Antes da covid, as mulheres eram mais propensas a escolher um emprego flexível, mesmo quando isso representava um custo para sua carreira. O número de pessoas negras que afirma preferir trabalhar em casa também é maior do que o de seus colegas brancos. Se passar mais tempo no escritório significa ser rotulado como mais esforçado ou conseguir melhores tarefas, a maioria dos especialistas se pergunta quem vai comparecer.
“Em princípio, você pode usar a flexibilidade para tornar as coisas mais equiparadas em matéria de gênero”, afirmou Matthias Doepke, professor da Escola de Economia e Ciência Política de Londres. Em um artigo de 2020, ele e três coautores demonstraram que os homens que podiam trabalhar remotamente, e eram casados com mulheres que não podiam, cuidavam dos filhos 50 por cento a mais do que os homens que não podiam trabalhar em casa. “Também é possível que as mulheres se beneficiem mais da flexibilidade”, acrescentou.
Nesse caso, trabalhar integralmente em casa, ou mais dias remotamente do que em um ambiente híbrido, pode se tornar uma versão atualizada da “trilha materna”. “Em relação às mulheres, os locais de trabalho híbridos vão fazer com que seja mais fácil que continuem trabalhando, mas o progresso delas na carreira vai ser mais difícil”, observou Williams.
Isso as deixa em condição melhor ou pior? “Pode gerar um reduto feminino que trabalha em casa mais que a maioria dos homens. Mas a questão é se isso é pior do que ter as mesmas mulheres só por meio período. O fato de os que trabalham remotamente poderem ser vistos como menos sérios não significa que, no geral, não seja uma melhoria”, disse Goldin.
Há limites para o que o trabalho remoto pode fazer sozinho. A maior parte das funções não pode ser exercida remotamente. Só cerca de 25 por cento dos funcionários do setor privado têm acesso a alguma licença familiar remunerada, e por volta de metade dos americanos vive em um “deserto de creches” em que a oferta não satisfaz a demanda, segundo o Centro para o Progresso Americano.

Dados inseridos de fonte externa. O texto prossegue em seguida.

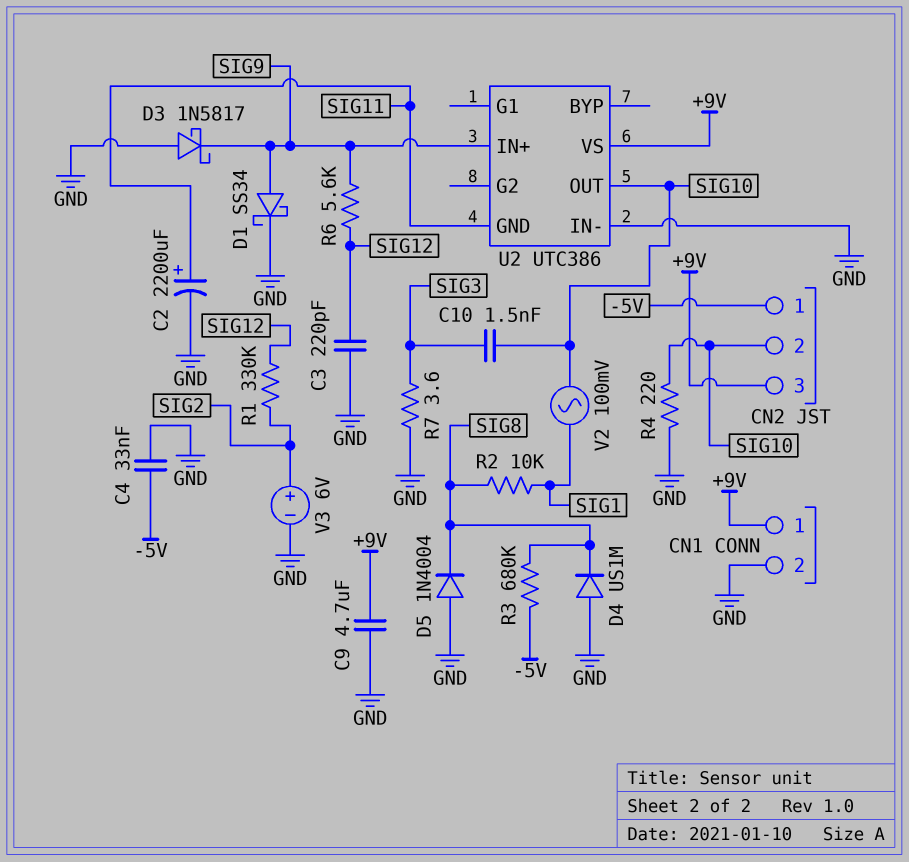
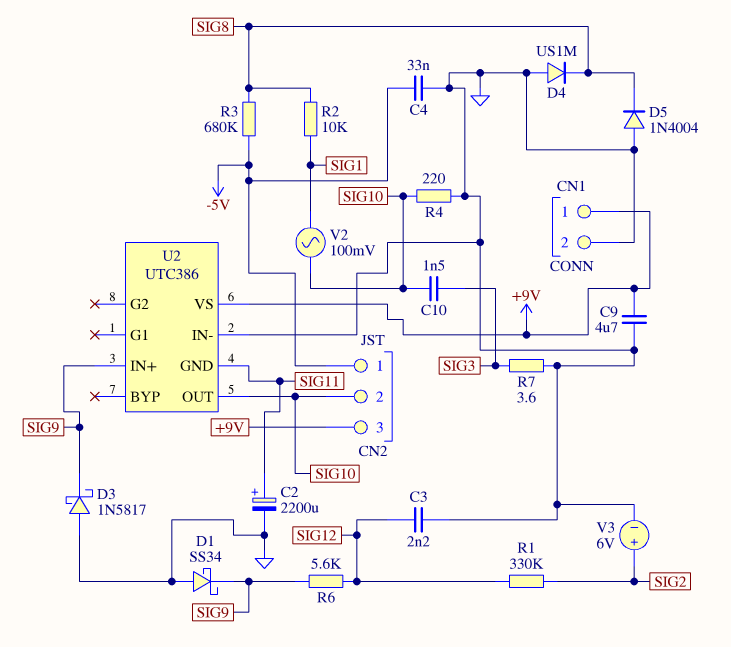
C3: 220pF (GND, SIG12) -> 2.2nF (GND, SIG12)
D1: schottky SS34 (A SIG9, K GND) -> schottky SS34 (A GND, K SIG9)

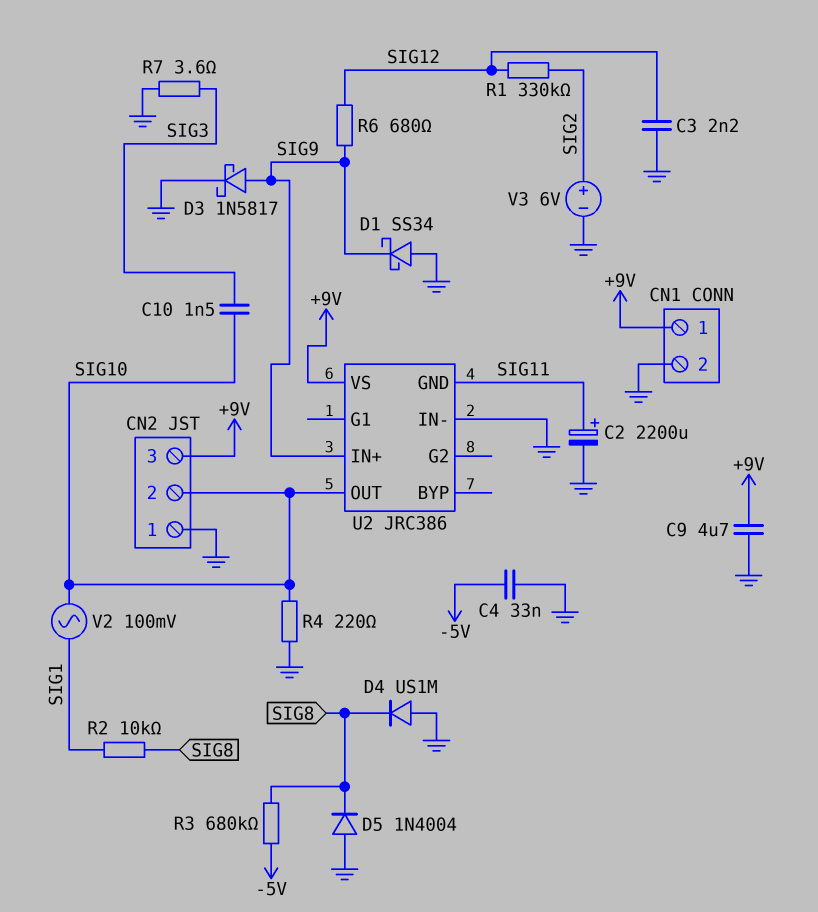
CN2 pin 1: -5V -> GND
D3: schottky 1N5817 (A GND, K SIG9) -> schottky 1N5817 (A SIG9, K GND)
R6: 5.6k (SIG9, SIG12) -> 680 (SIG9, SIG12)
U2: UTC386 -> JRC386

O que a pandemia fez, acidentalmente, foi tornar isso mais aceitável em alguns setores, para que o trabalho se movesse com mais fluidez em torno da vida. Ainda é muito cedo para saber o valor disso.
“Não acredito que, no fim das contas, vamos dizer: ‘Isso não é maravilhoso? Estávamos mortos e depois renascemos em um mundo onde o trabalho é mais parecido com o que sempre quisemos.’ Não passamos por isso, mas por algo que está nos aproximando”, concluiu Goldin.